Марк мне очень понравился, но я не давала гормонам и восторгу взять над собой верх. Не планировала будущее и не придумала имена для наших детей. Я была уверена, что всё это будет краткосрочно. И если раньше я была ярой противницей подобного, то сейчас была готова согласиться и на одну ночь. Словецкий притягивал, как магнит.

Набираю свой номер, отдавая парню. Чувствую, как вибрирует мой.

— Просто проверил. После твоего побега уже не знаю, чего ждать.

— У меня богатая фантазия, — радостно улыбаюсь за наличие такого достоинства.

— Я вот не сомневаюсь ни разу.

Марк паркуется рядом с домом. На улице уже давно начался дождь. Даже не дождь, а ливень. Но мужчину это не останавливает. Он выходит с невозмутимым видом, чтобы проводить меня до подъезда. Я забираю цветы, выпрыгивая под эти струи. То что мы практически бежим до подъезда, ни разу нас не спасает. Мне становится даже слегка прохладно, зато Марк словно пышет.

— Ну пока, — в первые за вечер чувствую себя неуверенно в обществе мужчины.

— Пока, — снова гипнотически смотрит Словецкий, а затем наклоняется к губам, но останавливается буквально в паре миллиметров.

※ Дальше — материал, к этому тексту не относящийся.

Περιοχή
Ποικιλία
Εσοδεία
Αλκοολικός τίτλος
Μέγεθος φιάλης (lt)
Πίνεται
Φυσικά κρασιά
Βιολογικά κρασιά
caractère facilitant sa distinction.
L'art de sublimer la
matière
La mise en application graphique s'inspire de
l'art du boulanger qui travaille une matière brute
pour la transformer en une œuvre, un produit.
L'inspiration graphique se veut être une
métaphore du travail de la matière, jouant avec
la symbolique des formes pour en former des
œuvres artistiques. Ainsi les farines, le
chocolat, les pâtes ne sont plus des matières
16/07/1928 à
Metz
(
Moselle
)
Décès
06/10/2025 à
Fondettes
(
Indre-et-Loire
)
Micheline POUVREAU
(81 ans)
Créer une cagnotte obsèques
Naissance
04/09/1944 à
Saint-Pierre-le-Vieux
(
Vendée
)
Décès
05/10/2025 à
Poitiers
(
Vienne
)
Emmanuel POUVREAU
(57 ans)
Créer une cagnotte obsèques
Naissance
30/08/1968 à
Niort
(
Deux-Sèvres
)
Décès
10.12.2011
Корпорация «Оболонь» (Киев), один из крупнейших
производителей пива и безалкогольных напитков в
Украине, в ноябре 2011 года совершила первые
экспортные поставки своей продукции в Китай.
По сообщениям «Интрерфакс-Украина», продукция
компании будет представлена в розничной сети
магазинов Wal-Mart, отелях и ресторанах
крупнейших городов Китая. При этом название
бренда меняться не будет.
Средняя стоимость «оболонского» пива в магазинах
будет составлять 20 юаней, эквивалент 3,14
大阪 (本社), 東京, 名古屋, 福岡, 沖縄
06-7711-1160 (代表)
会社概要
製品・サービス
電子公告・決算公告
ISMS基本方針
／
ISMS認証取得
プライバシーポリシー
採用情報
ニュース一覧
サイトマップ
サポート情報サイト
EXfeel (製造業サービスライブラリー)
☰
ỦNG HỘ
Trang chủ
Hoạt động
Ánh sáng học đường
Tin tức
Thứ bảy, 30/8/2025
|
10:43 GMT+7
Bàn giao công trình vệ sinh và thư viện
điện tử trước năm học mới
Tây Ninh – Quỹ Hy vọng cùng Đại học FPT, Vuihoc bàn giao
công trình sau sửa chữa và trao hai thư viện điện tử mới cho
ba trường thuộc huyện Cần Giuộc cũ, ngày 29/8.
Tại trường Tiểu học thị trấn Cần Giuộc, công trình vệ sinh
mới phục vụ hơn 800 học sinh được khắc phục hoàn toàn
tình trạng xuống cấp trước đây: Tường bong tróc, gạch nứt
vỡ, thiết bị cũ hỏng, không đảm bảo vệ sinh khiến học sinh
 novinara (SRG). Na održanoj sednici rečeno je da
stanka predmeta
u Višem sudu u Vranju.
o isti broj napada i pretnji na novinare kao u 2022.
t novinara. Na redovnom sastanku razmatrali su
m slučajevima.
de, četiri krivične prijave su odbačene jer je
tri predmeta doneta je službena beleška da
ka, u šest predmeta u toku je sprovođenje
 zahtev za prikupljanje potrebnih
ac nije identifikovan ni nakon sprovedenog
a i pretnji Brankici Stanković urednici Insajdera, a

— Целуй уже, — шепчу ему в губы, после чего он не держит себя. Целует также, как и делает всё остальное — решительно, наслаждаясь процессом. В нос снова ударяет терпкий аромат его парфюма, смешанный с дождём. Это будоражит, вызывая во мне неведомые до этого эмоции. Мужчина целует умело и рьяно, а я слегка теряюсь под его напором. Марк легонько придерживает за талию, давая в любой момент возможность отступить, но я этого не хочу. Одной рукой держу цветы, а другую несмело кладу Словецкому на шею, слегка царапая коготками. На самом деле, всё слишком смело и откровенно для первого поцелуя, но мне нравится. Марк отрывается, когда у нас заканчивается воздух в лёгких, и смотрит на меня потемневшими глазами. Сейчас они мне не кажутся колючими, но меня по-прежнему затапливает этой синевой.

— Вот теперь пока, — смеётся хрипло мужчина, и я его в этом поддерживаю.

Захожу в квартиру, выглядывая из-за занавески, как Словецкий неспеша идёт в машину, а потом также неспеша, даже лениво и вальяжно выезжает со двора.

С довольным видом ставлю цветы-путешественники в вазу, касаясь горящих губ. Подавляю взбунтовавшиеся гормоны и иду в душ, сбрасывая мокрую одежду. Быстро проваваюсь в сон от событий насыщенного дня. Встаю уже ближе к трём часам дня. Неспеша обедаю, лениво собираюсь, а ещё все время меня не покидает довольная улыбка. В клуб приезжаю уже с макияжем и причёской.

— Девчонки, всем привет, — улыбаюсь. Думаю, что выгляжу, как идиотина, но мне без разницы.

— Привет. Че с тобой? — спрашивает Мила. — Больно довольная.

— Так выходной же завтра, — смеюсь.

Мы быстро репетируем. Сегодня у меня всё получается ещё легче, чем вчера.

— Привет, — из-за спины появляется Волков, приобнимая за талию.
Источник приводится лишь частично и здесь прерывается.